# What size heater for 55 gallon tank?



## llamas

The questions pretty much sums it up.

I need a new heater for my 55 gallon tank and cannot decide how many watss I need. I see many sites saying 3 watts per gallon and many that say 5per gallon.

Which do you suggest?

The 250W version is only about $1 more and it would be over-doing it would it?


----------



## Guest

200watt would be good. If the 250watt is only $1, it can't hurt to go with it. It just means that the heater will have to be on less. if you're a penny pincher though the 200 is fine.


----------



## llamas

Ok. I was just worried about having too many watts  In other words, didn't want the heater to be too hot for the tank.


----------



## Guest

Nah.
I mean, I do suggest having it in a place where there is the most water movement, like right near a filter output, but it's not a huge deal, and that is suggested for every heater. If you have a canister filter and really want to get nifty you could get an inline filter for it, but it is by no means necessary.

● **WHAT IS EXPECTED**
Quote the stretch of the aquarium heater thread above from "I need a new" through "say 5per gallon.".

● **GIVEN DATA**

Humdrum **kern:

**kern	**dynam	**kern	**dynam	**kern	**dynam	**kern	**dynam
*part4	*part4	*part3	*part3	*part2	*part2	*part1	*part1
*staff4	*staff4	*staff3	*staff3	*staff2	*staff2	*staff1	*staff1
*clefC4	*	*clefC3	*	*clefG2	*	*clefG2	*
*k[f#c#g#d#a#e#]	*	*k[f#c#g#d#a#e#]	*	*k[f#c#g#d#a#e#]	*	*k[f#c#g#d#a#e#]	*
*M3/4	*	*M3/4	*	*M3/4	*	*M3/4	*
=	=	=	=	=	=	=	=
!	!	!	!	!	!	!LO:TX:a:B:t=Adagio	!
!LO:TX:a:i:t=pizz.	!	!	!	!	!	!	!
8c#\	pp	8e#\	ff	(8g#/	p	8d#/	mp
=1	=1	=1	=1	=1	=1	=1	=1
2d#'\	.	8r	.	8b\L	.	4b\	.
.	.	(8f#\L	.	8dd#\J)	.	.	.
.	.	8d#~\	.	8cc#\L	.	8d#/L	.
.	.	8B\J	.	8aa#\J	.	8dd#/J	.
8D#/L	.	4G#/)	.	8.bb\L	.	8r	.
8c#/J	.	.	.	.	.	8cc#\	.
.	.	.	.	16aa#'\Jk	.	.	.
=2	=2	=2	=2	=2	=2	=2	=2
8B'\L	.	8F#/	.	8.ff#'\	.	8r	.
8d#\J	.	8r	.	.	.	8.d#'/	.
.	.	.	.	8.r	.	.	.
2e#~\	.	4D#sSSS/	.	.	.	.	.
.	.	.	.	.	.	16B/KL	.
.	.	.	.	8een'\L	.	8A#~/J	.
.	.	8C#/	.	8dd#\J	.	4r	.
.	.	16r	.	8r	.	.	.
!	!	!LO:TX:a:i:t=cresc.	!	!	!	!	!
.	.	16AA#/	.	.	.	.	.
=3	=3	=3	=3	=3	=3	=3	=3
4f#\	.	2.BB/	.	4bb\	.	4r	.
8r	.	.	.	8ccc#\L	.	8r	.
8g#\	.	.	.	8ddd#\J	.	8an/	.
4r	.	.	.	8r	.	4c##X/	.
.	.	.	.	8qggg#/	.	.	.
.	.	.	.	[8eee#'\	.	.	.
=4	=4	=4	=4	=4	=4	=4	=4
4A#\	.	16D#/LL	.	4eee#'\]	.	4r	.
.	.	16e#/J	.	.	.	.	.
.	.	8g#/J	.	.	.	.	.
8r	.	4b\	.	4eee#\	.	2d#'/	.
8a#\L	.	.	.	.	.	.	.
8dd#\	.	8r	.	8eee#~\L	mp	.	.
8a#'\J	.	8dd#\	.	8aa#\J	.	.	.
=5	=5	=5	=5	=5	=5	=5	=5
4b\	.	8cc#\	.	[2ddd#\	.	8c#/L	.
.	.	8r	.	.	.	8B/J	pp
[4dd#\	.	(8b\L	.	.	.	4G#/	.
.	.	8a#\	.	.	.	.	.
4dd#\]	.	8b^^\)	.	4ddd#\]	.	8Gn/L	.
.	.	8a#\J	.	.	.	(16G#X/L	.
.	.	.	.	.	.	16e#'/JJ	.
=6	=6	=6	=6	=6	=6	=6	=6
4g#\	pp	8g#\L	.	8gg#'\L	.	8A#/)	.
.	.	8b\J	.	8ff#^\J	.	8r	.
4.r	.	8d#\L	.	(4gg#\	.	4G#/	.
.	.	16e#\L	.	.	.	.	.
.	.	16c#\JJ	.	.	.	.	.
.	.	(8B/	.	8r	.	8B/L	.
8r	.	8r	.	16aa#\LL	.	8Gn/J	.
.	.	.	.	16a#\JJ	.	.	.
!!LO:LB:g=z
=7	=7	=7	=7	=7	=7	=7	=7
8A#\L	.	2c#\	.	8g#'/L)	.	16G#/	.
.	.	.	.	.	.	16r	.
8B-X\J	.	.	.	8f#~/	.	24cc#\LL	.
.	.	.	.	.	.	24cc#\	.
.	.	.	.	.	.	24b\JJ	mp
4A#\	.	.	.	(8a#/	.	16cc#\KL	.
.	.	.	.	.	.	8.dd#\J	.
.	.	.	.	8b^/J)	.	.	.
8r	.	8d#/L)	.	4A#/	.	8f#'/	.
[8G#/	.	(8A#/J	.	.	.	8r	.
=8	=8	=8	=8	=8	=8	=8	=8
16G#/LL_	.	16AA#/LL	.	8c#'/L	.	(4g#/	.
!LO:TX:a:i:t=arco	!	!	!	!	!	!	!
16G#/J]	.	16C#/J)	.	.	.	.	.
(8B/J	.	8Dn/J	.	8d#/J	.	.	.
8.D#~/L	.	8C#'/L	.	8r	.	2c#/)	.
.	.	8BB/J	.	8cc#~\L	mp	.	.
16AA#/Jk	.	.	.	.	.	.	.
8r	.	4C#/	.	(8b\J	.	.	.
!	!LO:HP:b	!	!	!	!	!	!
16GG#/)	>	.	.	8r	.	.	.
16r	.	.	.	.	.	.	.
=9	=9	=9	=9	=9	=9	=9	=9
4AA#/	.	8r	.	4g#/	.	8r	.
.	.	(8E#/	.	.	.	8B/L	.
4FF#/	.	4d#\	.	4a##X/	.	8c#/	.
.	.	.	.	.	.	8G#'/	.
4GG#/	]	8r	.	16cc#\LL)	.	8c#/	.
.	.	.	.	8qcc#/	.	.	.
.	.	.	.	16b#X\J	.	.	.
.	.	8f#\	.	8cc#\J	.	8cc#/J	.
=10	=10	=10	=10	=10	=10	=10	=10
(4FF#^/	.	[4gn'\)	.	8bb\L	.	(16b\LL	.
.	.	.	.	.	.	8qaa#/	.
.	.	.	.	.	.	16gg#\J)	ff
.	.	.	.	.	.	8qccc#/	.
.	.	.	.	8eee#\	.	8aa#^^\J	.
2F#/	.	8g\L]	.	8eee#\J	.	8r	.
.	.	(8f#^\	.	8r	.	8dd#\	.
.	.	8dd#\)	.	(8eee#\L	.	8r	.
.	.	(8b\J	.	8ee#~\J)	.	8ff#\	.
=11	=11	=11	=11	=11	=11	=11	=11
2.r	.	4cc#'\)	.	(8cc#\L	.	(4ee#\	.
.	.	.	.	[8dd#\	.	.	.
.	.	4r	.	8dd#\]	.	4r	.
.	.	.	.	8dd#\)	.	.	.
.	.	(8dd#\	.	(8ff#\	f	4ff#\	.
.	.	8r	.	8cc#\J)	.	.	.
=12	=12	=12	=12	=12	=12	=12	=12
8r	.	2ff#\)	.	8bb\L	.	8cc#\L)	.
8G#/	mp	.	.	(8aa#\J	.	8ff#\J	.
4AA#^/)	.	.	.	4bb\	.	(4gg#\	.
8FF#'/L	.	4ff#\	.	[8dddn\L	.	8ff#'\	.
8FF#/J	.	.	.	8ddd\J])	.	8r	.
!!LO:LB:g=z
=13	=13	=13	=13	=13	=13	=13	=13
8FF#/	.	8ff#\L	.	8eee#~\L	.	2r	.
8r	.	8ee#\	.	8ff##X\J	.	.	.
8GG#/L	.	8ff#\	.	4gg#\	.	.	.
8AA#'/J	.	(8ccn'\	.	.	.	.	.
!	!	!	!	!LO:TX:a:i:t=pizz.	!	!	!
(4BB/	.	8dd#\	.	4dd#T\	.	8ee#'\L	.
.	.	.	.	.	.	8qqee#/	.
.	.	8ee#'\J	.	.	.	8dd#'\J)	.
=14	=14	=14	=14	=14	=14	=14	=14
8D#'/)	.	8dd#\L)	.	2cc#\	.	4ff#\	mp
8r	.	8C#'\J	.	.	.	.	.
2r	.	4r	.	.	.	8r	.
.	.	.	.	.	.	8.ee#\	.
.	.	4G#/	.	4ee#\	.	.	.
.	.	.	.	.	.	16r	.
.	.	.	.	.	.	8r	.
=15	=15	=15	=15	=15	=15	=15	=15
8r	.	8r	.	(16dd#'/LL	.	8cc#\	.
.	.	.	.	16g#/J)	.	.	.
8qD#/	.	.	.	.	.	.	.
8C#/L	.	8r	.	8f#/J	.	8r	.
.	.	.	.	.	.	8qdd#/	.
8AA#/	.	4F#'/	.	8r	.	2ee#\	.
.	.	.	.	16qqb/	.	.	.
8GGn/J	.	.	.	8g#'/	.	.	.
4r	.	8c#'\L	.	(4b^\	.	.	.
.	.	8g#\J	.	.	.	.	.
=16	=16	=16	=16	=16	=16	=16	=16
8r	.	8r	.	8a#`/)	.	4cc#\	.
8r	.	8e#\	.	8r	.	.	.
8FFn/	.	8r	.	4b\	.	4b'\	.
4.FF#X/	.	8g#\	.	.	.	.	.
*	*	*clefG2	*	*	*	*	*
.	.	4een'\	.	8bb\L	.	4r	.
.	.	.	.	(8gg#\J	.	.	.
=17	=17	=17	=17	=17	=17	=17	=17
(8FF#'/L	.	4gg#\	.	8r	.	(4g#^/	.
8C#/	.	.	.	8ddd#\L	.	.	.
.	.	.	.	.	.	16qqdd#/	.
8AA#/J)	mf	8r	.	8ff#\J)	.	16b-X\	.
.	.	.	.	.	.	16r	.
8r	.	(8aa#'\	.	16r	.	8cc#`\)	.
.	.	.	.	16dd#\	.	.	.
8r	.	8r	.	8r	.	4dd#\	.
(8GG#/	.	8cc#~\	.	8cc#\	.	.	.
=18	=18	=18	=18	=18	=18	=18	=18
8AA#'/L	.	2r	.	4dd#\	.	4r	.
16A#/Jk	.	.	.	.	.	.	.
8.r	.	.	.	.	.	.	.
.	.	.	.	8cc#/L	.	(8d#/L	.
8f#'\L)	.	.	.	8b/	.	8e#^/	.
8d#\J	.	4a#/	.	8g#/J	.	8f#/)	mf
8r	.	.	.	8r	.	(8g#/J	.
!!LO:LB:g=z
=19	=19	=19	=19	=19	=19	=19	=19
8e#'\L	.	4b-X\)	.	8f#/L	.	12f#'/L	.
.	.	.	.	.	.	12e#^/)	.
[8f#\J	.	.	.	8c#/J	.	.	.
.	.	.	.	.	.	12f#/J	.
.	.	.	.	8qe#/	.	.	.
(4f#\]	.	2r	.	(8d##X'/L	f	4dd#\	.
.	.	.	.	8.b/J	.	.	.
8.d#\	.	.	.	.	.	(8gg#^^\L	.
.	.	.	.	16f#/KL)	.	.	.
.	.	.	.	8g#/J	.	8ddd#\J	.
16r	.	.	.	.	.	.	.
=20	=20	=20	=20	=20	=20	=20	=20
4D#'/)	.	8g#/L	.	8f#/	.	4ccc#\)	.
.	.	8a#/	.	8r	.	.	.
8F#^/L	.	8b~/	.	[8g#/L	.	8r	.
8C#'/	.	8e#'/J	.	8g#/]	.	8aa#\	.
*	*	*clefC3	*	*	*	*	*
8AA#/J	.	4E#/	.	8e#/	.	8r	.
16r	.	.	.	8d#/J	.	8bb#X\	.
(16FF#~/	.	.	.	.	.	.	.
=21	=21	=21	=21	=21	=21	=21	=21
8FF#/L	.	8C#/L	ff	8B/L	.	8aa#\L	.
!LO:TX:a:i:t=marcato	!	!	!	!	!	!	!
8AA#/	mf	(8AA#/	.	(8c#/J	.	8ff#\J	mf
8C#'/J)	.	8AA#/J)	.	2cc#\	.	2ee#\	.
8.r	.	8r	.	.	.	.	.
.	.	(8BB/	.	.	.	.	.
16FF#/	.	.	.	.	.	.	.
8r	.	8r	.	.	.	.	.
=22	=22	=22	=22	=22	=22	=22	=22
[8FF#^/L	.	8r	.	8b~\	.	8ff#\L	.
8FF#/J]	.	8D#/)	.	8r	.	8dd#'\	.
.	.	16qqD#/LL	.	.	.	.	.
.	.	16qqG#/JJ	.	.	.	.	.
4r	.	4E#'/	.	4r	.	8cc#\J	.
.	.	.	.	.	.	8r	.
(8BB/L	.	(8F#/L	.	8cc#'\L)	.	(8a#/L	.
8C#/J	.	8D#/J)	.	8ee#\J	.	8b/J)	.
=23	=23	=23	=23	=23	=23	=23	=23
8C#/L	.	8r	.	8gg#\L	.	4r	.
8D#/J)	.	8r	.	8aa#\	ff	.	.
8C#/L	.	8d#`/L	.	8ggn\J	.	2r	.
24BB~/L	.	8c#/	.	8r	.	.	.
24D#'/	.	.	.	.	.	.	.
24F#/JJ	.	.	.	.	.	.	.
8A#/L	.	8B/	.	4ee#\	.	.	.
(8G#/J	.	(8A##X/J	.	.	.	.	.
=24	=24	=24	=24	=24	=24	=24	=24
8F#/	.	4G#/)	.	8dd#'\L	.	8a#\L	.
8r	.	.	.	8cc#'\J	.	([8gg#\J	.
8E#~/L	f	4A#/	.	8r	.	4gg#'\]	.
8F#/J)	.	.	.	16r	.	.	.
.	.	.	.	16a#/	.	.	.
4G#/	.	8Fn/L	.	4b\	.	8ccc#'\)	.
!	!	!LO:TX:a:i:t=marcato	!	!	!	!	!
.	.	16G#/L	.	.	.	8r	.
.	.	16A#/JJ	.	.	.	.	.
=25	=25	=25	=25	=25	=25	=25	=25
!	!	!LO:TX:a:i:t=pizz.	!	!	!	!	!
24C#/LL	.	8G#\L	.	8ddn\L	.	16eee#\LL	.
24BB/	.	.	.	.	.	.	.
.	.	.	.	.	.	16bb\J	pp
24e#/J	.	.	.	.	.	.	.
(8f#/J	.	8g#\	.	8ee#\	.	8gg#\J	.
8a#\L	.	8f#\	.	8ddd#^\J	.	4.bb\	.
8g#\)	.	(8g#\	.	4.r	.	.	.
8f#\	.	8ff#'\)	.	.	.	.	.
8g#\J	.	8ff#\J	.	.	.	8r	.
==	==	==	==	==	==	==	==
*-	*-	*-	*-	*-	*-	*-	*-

● **IN RESPONSE**
I need a new heater for my 55 gallon tank and cannot decide how many watss I need. I see many sites saying 3 watts per gallon and many that say 5per gallon.